Before you install any agent skill, one question matters more than what it does: what can it reach? A skill that runs on your machine can, in principle, read your credentials, write to your disk, or send your files somewhere. de-AI gate is built so it can do none of those, and it backs the claim with a test that reads its own source and fails if the claim is ever false.

The risk with agent skills

A lot of skills quietly do more than they advertise. Some run automatically when a session starts. Some read environment variables or tokens. Some make network calls to send data off the machine. None of that is visible from a description; it lives in the code, which most people never read.

So the honest way to earn trust is not to promise good behavior. It is to remove the ability to misbehave, and then prove the removal in a way anyone can run.

Safe by construction

de-AI gate is read-only. It scans files, writes nothing, and exits with a code. It has no auto-run hook, so it only does anything when you invoke it directly. It reads no credentials and holds no keys. It makes no network calls; it is pure local regex over local files. And it ships zero third-party dependencies, so there is no supply chain riding along.

Proven in code, not just claimed

The repository includes a publish-safety test that strips comments and docstrings, then scans the remaining executable source and fails if any unsafe surface appears. It checks three things.

No network surface: the source must contain none of fetch(, http, socket., urllib, requests., or XMLHttpRequest.
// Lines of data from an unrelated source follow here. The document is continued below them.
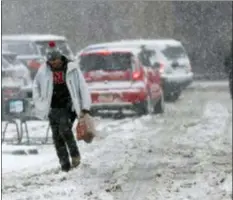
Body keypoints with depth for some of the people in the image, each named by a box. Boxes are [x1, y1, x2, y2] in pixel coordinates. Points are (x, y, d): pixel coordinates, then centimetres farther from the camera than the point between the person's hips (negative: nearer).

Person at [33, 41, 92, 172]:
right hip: (54, 109, 3)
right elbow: (36, 88, 16)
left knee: (64, 129, -22)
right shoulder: (43, 71, 1)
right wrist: (40, 106, 8)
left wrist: (85, 107, -9)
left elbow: (83, 87, -4)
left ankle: (75, 155, -3)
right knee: (57, 137, -1)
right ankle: (65, 164, 6)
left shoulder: (72, 69, -7)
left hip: (68, 106, -3)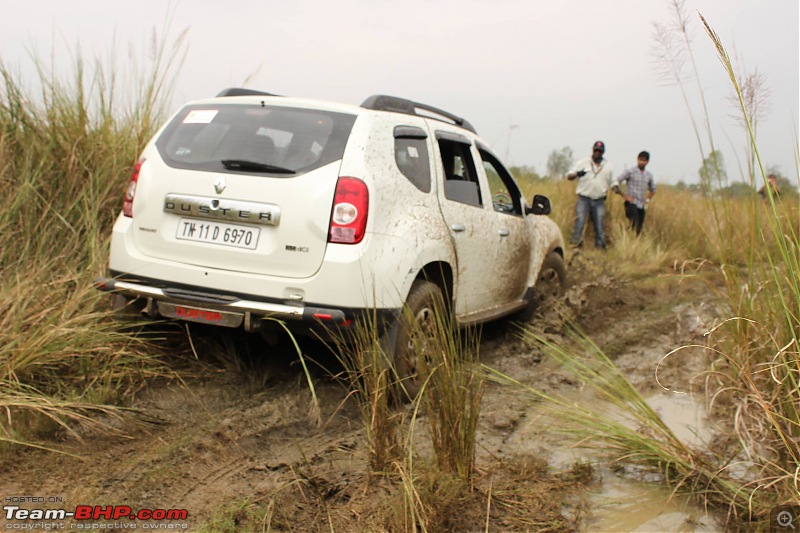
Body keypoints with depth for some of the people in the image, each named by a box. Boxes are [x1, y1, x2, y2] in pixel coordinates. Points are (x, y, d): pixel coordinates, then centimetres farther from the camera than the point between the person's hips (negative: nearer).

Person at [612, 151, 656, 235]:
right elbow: (615, 184, -8)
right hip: (631, 204, -6)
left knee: (639, 230, 2)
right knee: (634, 225, -22)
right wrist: (624, 196, -9)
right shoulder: (630, 171, -4)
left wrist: (647, 200, 16)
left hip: (642, 206, 6)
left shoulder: (649, 175, 12)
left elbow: (652, 189, 30)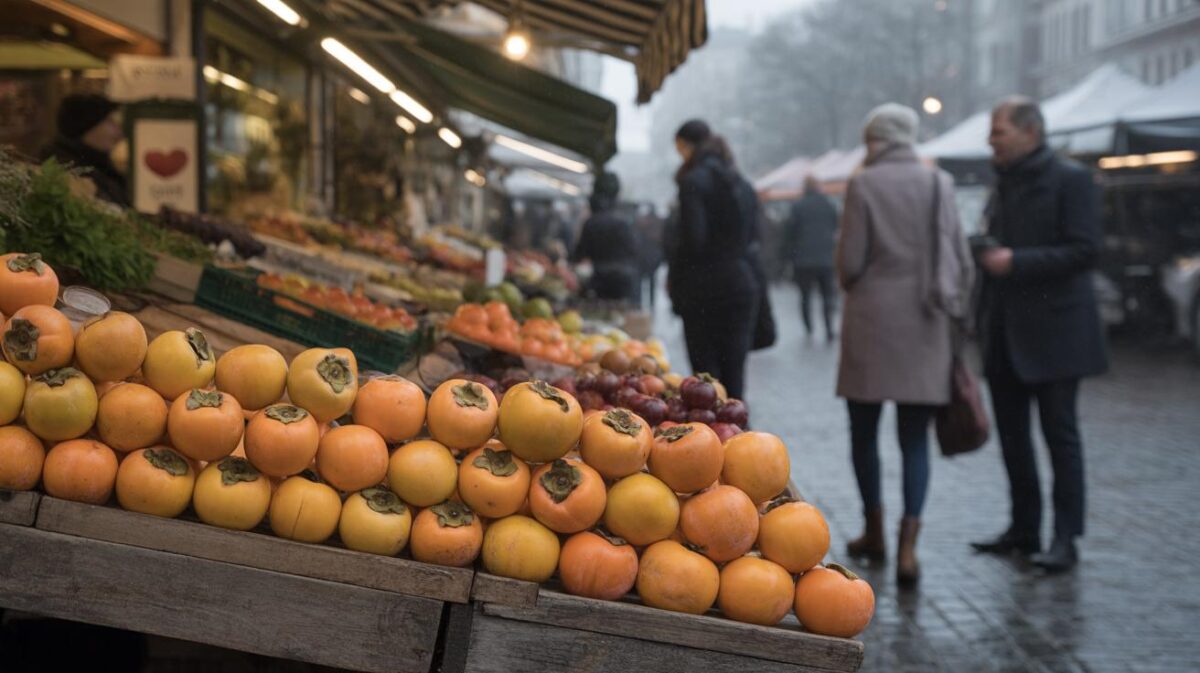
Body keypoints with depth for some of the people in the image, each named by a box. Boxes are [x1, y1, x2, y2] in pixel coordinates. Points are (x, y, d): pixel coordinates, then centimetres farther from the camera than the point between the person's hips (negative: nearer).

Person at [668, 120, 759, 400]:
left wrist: (673, 278, -3)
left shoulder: (693, 181, -10)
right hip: (741, 285, 6)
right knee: (734, 375, 9)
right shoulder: (740, 182, 13)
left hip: (704, 286, -6)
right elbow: (750, 237, 13)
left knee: (706, 377, -2)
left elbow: (693, 239, -16)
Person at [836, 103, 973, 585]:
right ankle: (907, 544, -6)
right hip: (924, 325, 3)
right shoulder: (939, 184, 3)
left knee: (864, 430, 14)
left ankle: (875, 533, 24)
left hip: (872, 318, -3)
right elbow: (961, 260, 4)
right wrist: (952, 310, 15)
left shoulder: (865, 184, -6)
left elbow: (850, 262, -6)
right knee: (915, 438, 5)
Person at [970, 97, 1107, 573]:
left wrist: (1016, 262, -20)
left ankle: (1065, 538, 3)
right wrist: (985, 255, 4)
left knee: (1060, 434, -2)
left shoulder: (1070, 180, -8)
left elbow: (1085, 249, -16)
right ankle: (1024, 528, 21)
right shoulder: (1004, 183, 15)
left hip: (1052, 331, -8)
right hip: (1005, 332, 8)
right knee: (1011, 431, 11)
No credential or process surface: none of process.env, os.environ, cookie, credential, child_process, subprocess, execSync, or spawn. No write surface: none of writeFileSync, appendFile, unlink, rmSync, or mkdir, because the gate must stay read-only. If any of these ever appeared in the code, the test would fail and the release would stop.

It even gates itself

The safety test is not the only self-check. The gate also runs against its own tell catalog, so its own definitions and documentation cannot smuggle in a tell. A tool that checks other content for honesty holds itself to the same rule first. You can clone the repository and run both checks yourself in a few seconds.

Keep reading, then read the source.

de-AI gate is open source under the MIT license. Clone it, read every line, and run the publish-safety test yourself.

Get de-AI gate on GitHub

FAQ

How do I know de-AI gate does not exfiltrate my content?
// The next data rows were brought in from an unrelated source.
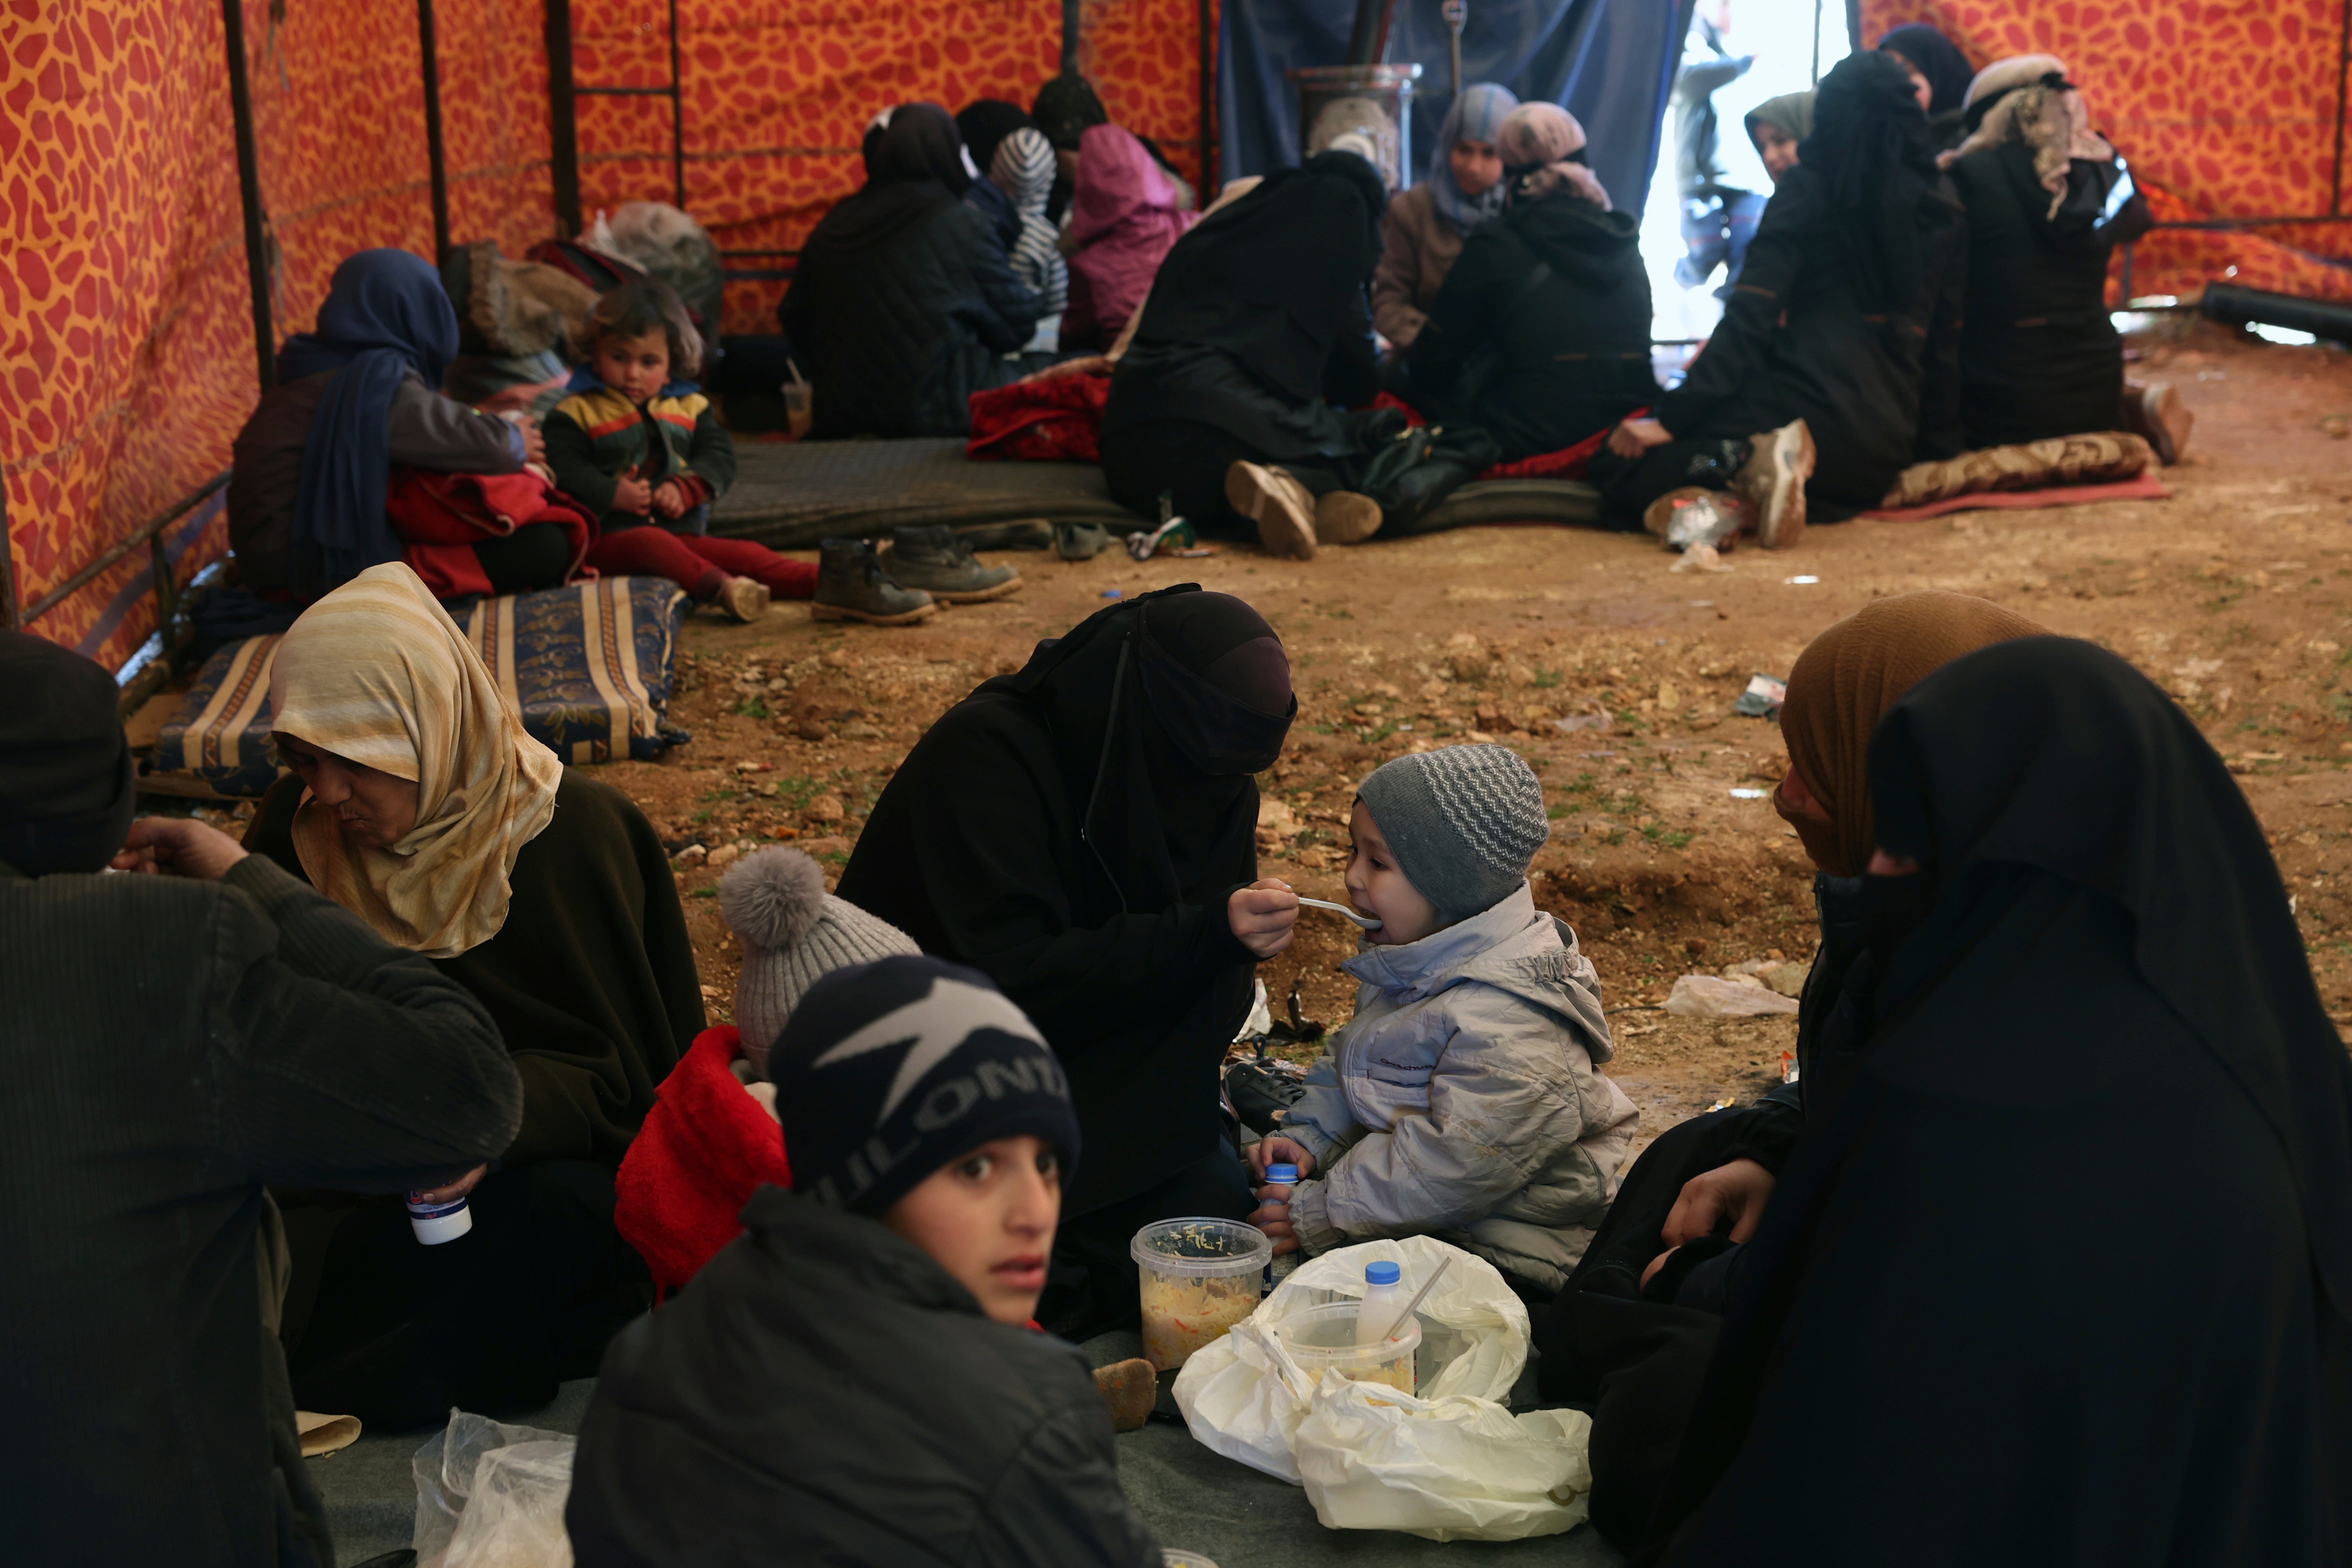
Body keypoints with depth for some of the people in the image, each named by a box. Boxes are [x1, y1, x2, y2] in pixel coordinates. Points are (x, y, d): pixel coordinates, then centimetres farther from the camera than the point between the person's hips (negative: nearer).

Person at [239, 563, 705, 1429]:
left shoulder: (578, 831, -10)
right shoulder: (295, 832, 1)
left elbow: (625, 1064, -11)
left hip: (564, 1168, -1)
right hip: (369, 1188, 2)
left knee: (555, 1209, -36)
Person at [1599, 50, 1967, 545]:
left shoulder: (1812, 187, 1)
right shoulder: (1942, 205, 13)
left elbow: (1752, 314, -8)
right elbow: (1944, 341, 15)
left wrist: (1672, 417, -11)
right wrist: (1939, 445, 23)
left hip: (1811, 400, -5)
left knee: (1620, 470, -6)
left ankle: (1748, 461, -25)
A publish-safety test asserts that the executable source contains no network surface at all: no fetch, no http calls, no sockets. You do not have to trust the claim; you can run the test against the source yourself and see it pass.

Does it run automatically or read my environment?
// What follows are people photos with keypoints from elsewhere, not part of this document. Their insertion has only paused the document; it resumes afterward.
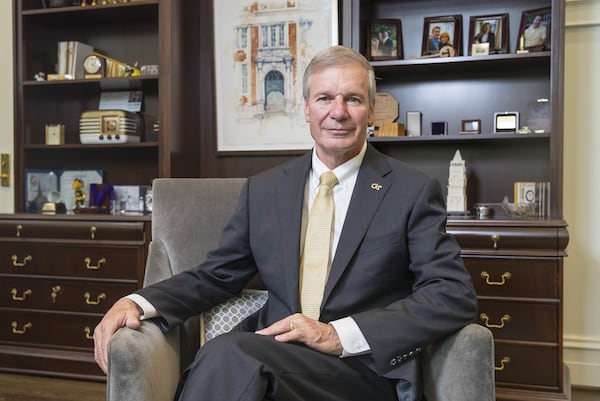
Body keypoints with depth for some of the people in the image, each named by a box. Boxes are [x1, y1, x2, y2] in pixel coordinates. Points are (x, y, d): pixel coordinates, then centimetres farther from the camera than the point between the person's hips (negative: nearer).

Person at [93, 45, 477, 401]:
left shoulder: (414, 191, -1)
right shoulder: (264, 190, 10)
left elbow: (456, 295, -8)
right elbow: (214, 276, 13)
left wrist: (339, 334, -19)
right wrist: (137, 303, -6)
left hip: (366, 369, -3)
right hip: (275, 359, 4)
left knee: (228, 356, -32)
No. It has no auto-run hook, so it acts only when you invoke it, and the safety test checks that the source reads no environment variables, tokens, or credentials. It scans local files and exits with a code.

Does it write to my disk?

No. It is read-only by construction, and the publish-safety test fails if any write function such as writeFileSync or appendFile appears in the code. It reports results to standard output and changes nothing on disk.

Does it pull in third-party dependencies?

No. The JavaScript engine needs only Node 18 or newer, or Bun, and the Python surface needs only the standard library, so there is no third-party package supply chain to trust.